● Exercise directions: List each line in the data that includes the word "chart".

● Material for this exercise:

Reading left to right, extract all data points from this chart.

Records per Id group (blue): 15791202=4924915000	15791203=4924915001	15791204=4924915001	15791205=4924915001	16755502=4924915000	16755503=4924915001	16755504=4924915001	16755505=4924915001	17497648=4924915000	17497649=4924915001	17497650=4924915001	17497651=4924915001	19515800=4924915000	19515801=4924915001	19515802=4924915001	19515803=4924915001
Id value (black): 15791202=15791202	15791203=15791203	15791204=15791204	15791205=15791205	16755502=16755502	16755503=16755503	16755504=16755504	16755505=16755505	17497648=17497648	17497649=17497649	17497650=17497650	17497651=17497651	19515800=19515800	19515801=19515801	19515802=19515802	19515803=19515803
---
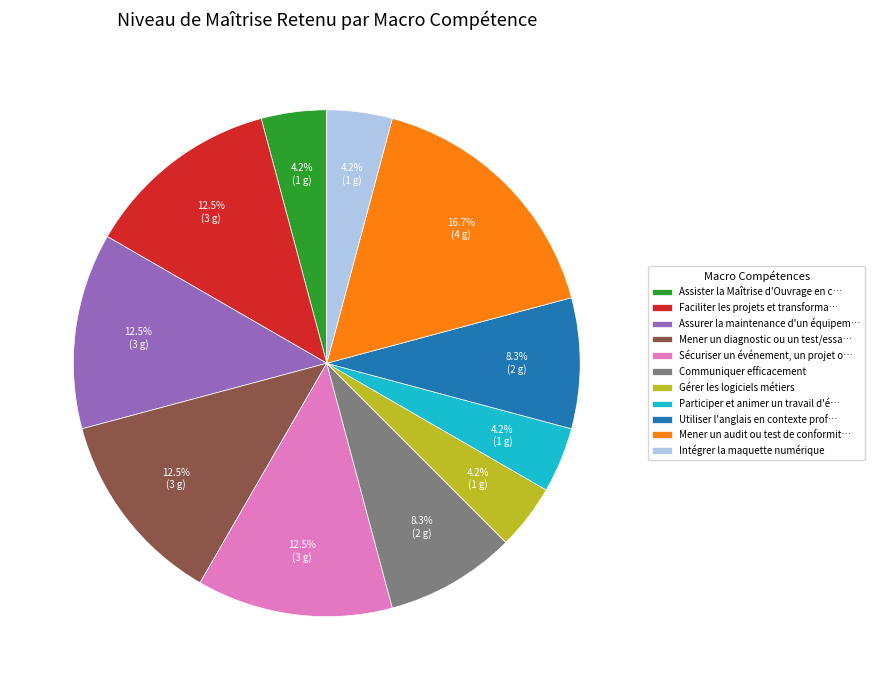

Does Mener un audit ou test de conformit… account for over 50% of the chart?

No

● Response area:
Reading left to right, extract all data points from this chart.
Does Mener un audit ou test de conformit… account for over 50% of the chart?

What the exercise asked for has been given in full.